> [WRITTEN TASK] Update the text of the records by changing every "Coluna" to "Seção" and keeping all other lines unchanged. Omit the pictures from your answer.
[DATA RECORDS Boundary: Start]
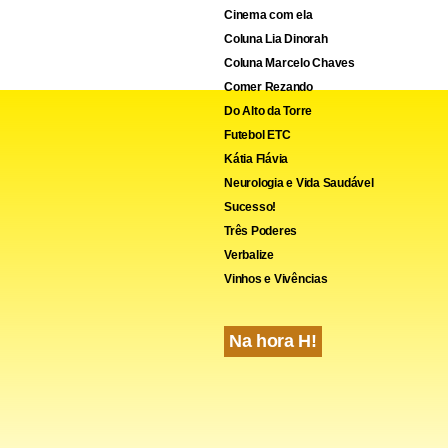
Cinema com ela
Coluna Lia Dinorah
Coluna Marcelo Chaves
Comer Rezando
Do Alto da Torre
Futebol ETC
cebook
WhatsApp
LinkedIn
Twitter
X
Telegram
Share
Kátia Flávia
Neurologia e Vida Saudável
Sucesso!
Três Poderes
Verbalize
Vinhos e Vivências
Na hora H!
[DATA RECORDS Boundary: End]
> [RESPONSE]
Cinema com ela
Seção Lia Dinorah
Seção Marcelo Chaves
Comer Rezando
Do Alto da Torre
Futebol ETC
cebook
WhatsApp
LinkedIn
Twitter
X
Telegram
Share
Kátia Flávia
Neurologia e Vida Saudável
Sucesso!
Três Poderes
Verbalize
Vinhos e Vivências
Na hora H!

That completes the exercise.